A impressão é que a separação entre a gestão geral e a gestão de risco está sumindo. É isso?

Simons: A direção da empresa normalmente atribui a gestão da contabilidade, do RH e da TI a gente especializada na respectiva área. Não tenho certeza se isso é possível no caso do risco. Ou seja, o risco precisa ser incumbência de gerentes operacionais. O diretor de risco sem dúvida tem um imenso papel a exercer, mas não queremos transferir a responsabilidade pelo risco de gerentes a cargo das operações para um diretor de risco e achar que, com isso, o problema está resolvido.

Mikes: Há uma perspectiva sociológica interessante sobre isso. Neil Fligstein, da University of Califórnia em Berkeley, vem estudando a transformação do poder em empresas nos últimos cem anos. Segundo ele, em cada época um grupo distinto assume preponderância estratégica no comando. Na era das ferrovias, a diretoria da empresa vinha da manufatura. Com o surgimento do conglomerado, o mais importante era saber como vender produtos distintos para regiões e áreas de mercado distintas, o que significava que altos gerentes eram, em geral, executivos da área comercial. Quando o principal tema na organização passou a ser como financiar as operações, vimos a ascensão do executivo de finanças. Na minha opinião, vivemos uma era na qual muitos dos problemas da gestão de uma organização estão sendo reformulados em termos de risco, o que sugere que o profissional do risco pode chegar ao topo.

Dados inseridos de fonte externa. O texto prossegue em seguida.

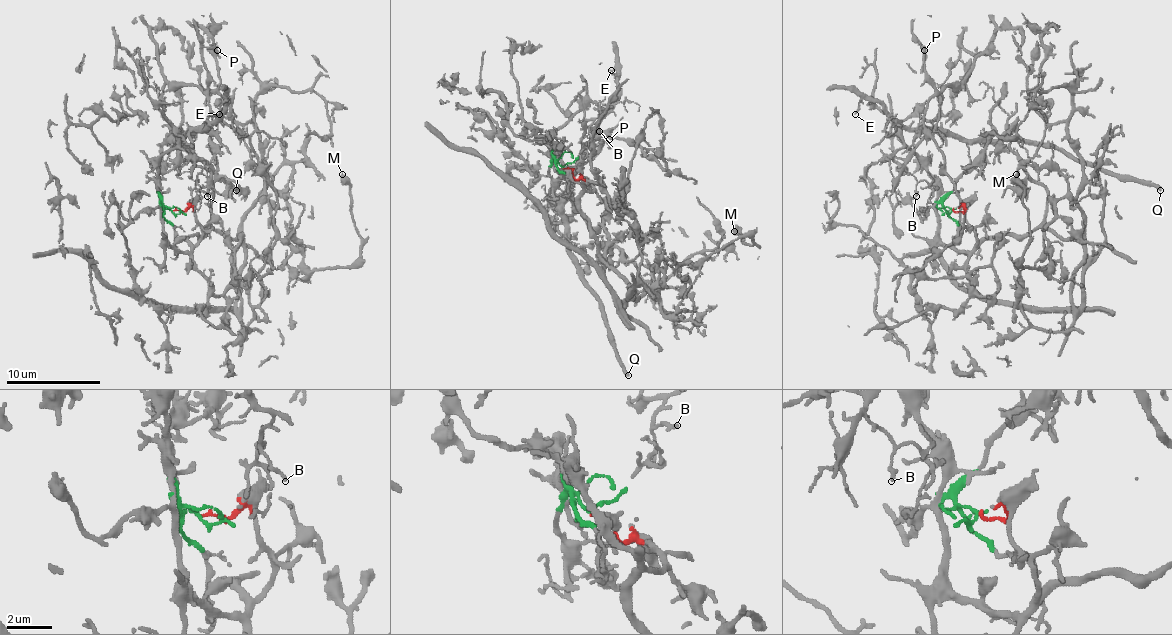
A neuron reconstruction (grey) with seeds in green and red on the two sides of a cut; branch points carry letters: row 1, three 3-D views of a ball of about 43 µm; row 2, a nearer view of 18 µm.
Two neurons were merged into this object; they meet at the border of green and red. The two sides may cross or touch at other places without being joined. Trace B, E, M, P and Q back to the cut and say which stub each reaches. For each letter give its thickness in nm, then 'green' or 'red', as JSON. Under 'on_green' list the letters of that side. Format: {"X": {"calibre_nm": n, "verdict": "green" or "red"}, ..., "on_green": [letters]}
{"B": {"calibre_nm": 160, "verdict": "green"}, "E": {"calibre_nm": 140, "verdict": "green"}, "M": {"calibre_nm": 550, "verdict": "red"}, "P": {"calibre_nm": 240, "verdict": "red"}, "Q": {"calibre_nm": 300, "verdict": "green"}, "on_green": ["B", "E", "Q"]}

Michael, qual a sua opinião?

Hofmann: A meu ver, é tudo questão de decidir em meio à incerteza, com todos os problemas que isso traz. Todos temos os próprios vieses e precisamos estar cientes deles na hora de pensar sobre nossas decisões. Isso pode criar um problema com a “experiência”. Experiência traz credibilidade, sim, mas também ancora sua perspectiva. O risco que derruba é aquele que a pessoa não está esperando, e talvez seja a experiência que a esteja impedindo de esperá-lo. Por algum motivo, as pessoas nem sempre param e se perguntam: como isso funciona? Por que agimos assim? Qual o problema aqui? Podem achar que sabem a resposta, devido à experiência. Uma das coisas mais difíceis para um tomador de decisões é admitir a própria ignorância. E quanto mais complicados nossos indicadores e modelos, mais as pessoas hesitam em admitir que não entenda. A meu ver, a credibilidade do gerente de risco resulta não só da capacidade de entender o negócio, mas também da disposição a questionar a opinião de tomadores de decisão, incluindo altos executivos. Não significa dizer não a todo instante – longe disso. Um bom gerente de risco também precisa assumir riscos. Se só souber dizer não, não terá futuro. Por último, é preciso saber explorar talentos diversos. Na Koch lndustries, por exemplo, as equipes de gestão de risco incluem engenheiros, contadores, gente de finanças e outros profissionais. Precisamos de todos eles, pois nenhuma perspectiva, por si só, pode compor o panorama geral.